Souveraineté Numérique - En quoi l’annonce S3NS de Google-Thalès est problématique ? - Philippe Latombe

Depuis quelques jours le député de Vendée Philippe Latombe, expert des thématiques de souveraineté numérique, a pris la parole pour réagir vis-à-vis de l’annonce faite par S3NS, alliance Google-Thales. Cela comporte deux volets, les punch lines qui jouent sur la confusion avec la doctrine « Cloud de Confiance » portée par l’État et, dans un second volet, le discours des dirigeants de Thales porteur de distorsion de concurrence.

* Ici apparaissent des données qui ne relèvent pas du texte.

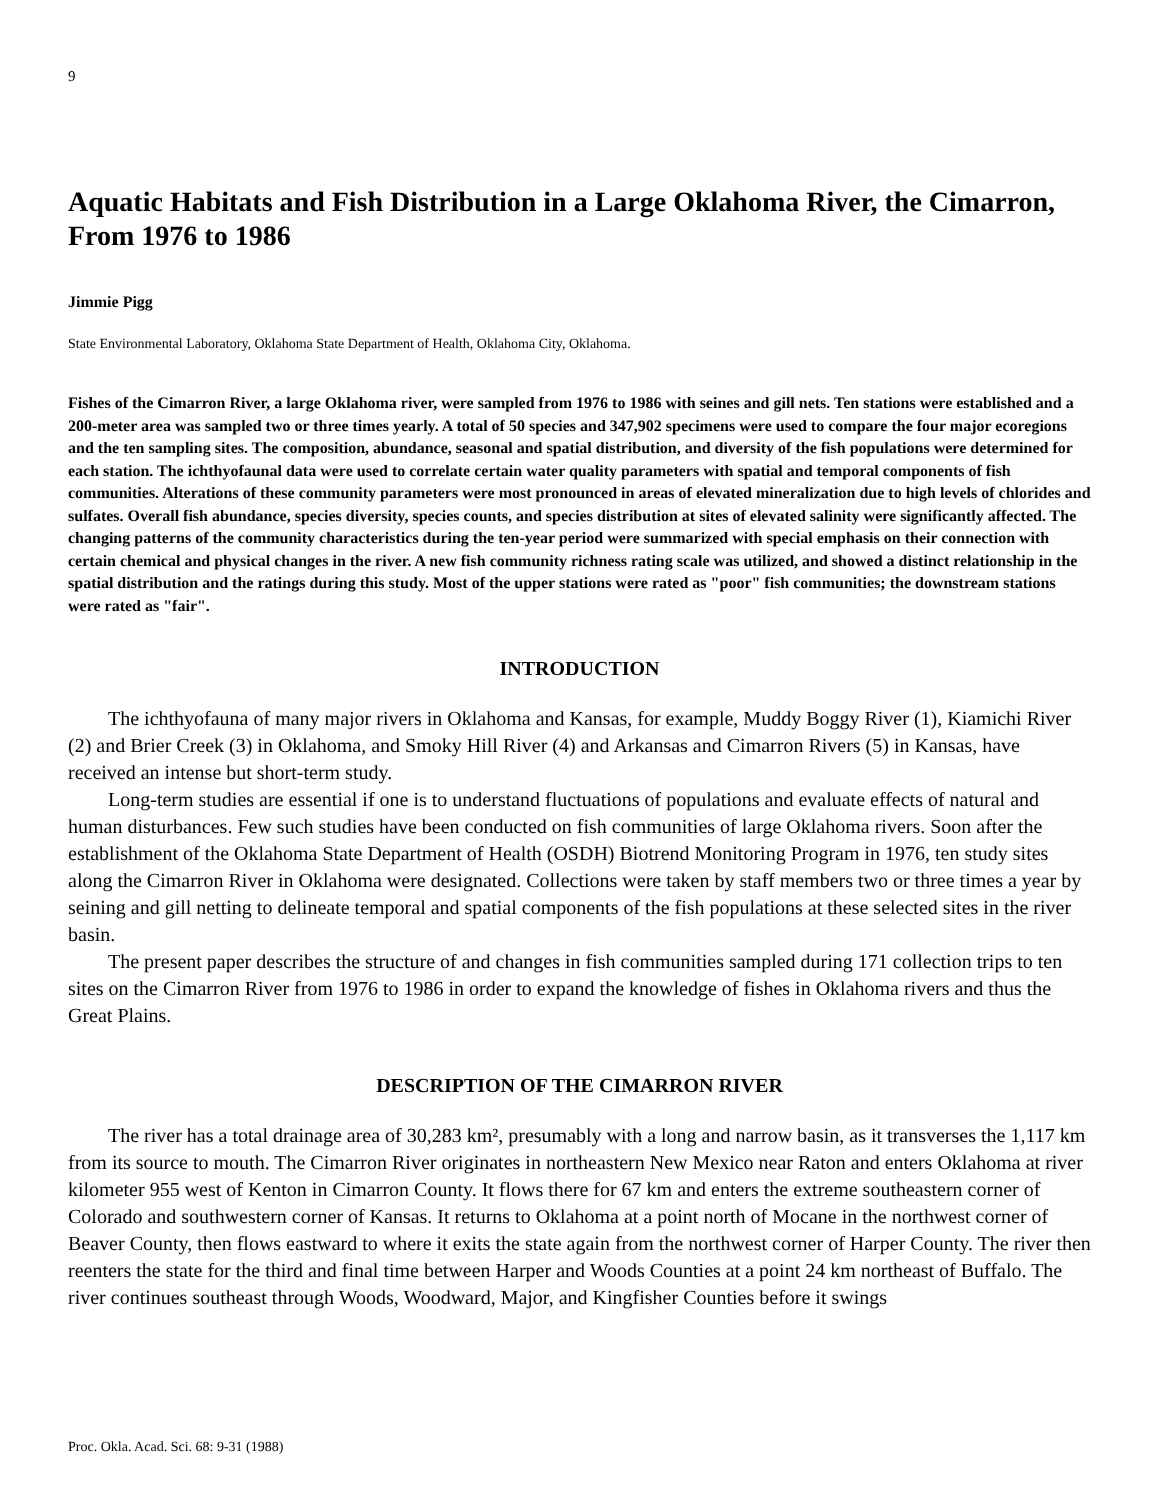9
Aquatic Habitats and Fish Distribution in a Large Oklahoma River, the Cimarron, From 1976 to 1986
Jimmie Pigg
State Environmental Laboratory, Oklahoma State Department of Health, Oklahoma City, Oklahoma.
Fishes of the Cimarron River, a large Oklahoma river, were sampled from 1976 to 1986 with seines and gill nets. Ten stations were established and a 200-meter area was sampled two or three times yearly. A total of 50 species and 347,902 specimens were used to compare the four major ecoregions and the ten sampling sites. The composition, abundance, seasonal and spatial distribution, and diversity of the fish populations were determined for each station. The ichthyofaunal data were used to correlate certain water quality parameters with spatial and temporal components of fish communities. Alterations of these community parameters were most pronounced in areas of elevated mineralization due to high levels of chlorides and sulfates. Overall fish abundance, species diversity, species counts, and species distribution at sites of elevated salinity were significantly affected. The changing patterns of the community characteristics during the ten-year period were summarized with special emphasis on their connection with certain chemical and physical changes in the river. A new fish community richness rating scale was utilized, and showed a distinct relationship in the spatial distribution and the ratings during this study. Most of the upper stations were rated as "poor" fish communities; the downstream stations were rated as "fair".
INTRODUCTION
The ichthyofauna of many major rivers in Oklahoma and Kansas, for example, Muddy Boggy River (1), Kiamichi River (2) and Brier Creek (3) in Oklahoma, and Smoky Hill River (4) and Arkansas and Cimarron Rivers (5) in Kansas, have received an intense but short-term study.
Long-term studies are essential if one is to understand fluctuations of populations and evaluate effects of natural and human disturbances. Few such studies have been conducted on fish communities of large Oklahoma rivers. Soon after the establishment of the Oklahoma State Department of Health (OSDH) Biotrend Monitoring Program in 1976, ten study sites along the Cimarron River in Oklahoma were designated. Collections were taken by staff members two or three times a year by seining and gill netting to delineate temporal and spatial components of the fish populations at these selected sites in the river basin.
The present paper describes the structure of and changes in fish communities sampled during 171 collection trips to ten sites on the Cimarron River from 1976 to 1986 in order to expand the knowledge of fishes in Oklahoma rivers and thus the Great Plains.
DESCRIPTION OF THE CIMARRON RIVER
The river has a total drainage area of 30,283 km², presumably with a long and narrow basin, as it transverses the 1,117 km from its source to mouth. The Cimarron River originates in northeastern New Mexico near Raton and enters Oklahoma at river kilometer 955 west of Kenton in Cimarron County. It flows there for 67 km and enters the extreme southeastern corner of Colorado and southwestern corner of Kansas. It returns to Oklahoma at a point north of Mocane in the northwest corner of Beaver County, then flows eastward to where it exits the state again from the northwest corner of Harper County. The river then reenters the state for the third and final time between Harper and Woods Counties at a point 24 km northeast of Buffalo. The river continues southeast through Woods, Woodward, Major, and Kingfisher Counties before it swings
Proc. Okla. Acad. Sci. 68: 9-31 (1988)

Cet épisode est représentatif des différentes formes d’entrisme des GAFAM. La souveraineté numérique est un combat de tous les instants. Ceci ne s’arrête pas à l’offre S3NS, mais aussi l’offre Blue (Orange-Capgemini-Microsoft) pour laquelle on est réellement en droit de s’interroger sur la compatibilité réelle avec le RGPD. On revient également sur l’affaire Health Data Hub où, une nouvelle fois, on cherche à forcer l’adoption de technologies américaines sous législation CLOUD Act, alors qu’il s’agit des données de santé des Français ! Il est temps que les rodomontades sur la souveraineté industrielle, se traduisent réellement dans les actes ! Merci à monsieur le député de continuer ce combat, en espérant qu’il sera rejoint en cela par d’autres membres de l’Assemblée Nationale et du Sénat, afin de faire avancer la défense de nos intérêts nationaux.

Emmanuel Mawet : Bonjour Monsieur le Député.

Philippe Latombe : Bonjour.

Emmanuel Mawet : Merci d’avoir à nouveau accepté ce bref entretien pour revenir sur un sujet qui vous a fait réagir, les annonces Google/Thales. Qu’est-ce qui vous a fait réagir et pourquoi ?

Philippe Latombe : Plusieurs sujets m’ont fait réagir. Il y a d’abord une question de forme sous deux aspects.
Le premier c’est l’intitulé même du site internet de S3NS, l’alliance Google/Thales, ce qu’on appelle un cloud hybride, ce sont les phrases qui ont été mises en entête du site internet qui sont : « Le Cloud. De confiance. » Or la doctrine « Cloud de confiance » est une doctrine de l’État, c’est une phrase qui appartient à l’État et qui a sa matérialisation dans la certification SecNumCloud [1] qui est attribuée par l’ANSSI [Agence nationale de la sécurité des systèmes d’information] quand les entreprises en font la demande. J’ai donc regretté que Thales ait utilisé ce vocable en y mettant des points de ponctuation pour essayer juridiquement de ne pas passer sous les fourches caudines de la loi. Je pense, et je l’ai déjà dit, nous ne sommes pas aux États-Unis, nous sommes en France, en Europe, qu’on ne joue pas comme ça avec les limites du droit. J’ai demandé très clairement à l’ANSSI de se prononcer. L’ANSSI n’est pas une autorité administrative indépendante, donc elle ne pourra attribuer de sanctions à S3NS. Je vous l’annonce, j’ai décidé dès la semaine prochaine de saisir la Direction générale de la consommation, de la répression de la concurrence et des fraudes. On ne pourrait pas l’accepter pour une entreprise industrielle, je ne vois pas pourquoi on devrait l’accepter dans le numérique. C’est le premier point.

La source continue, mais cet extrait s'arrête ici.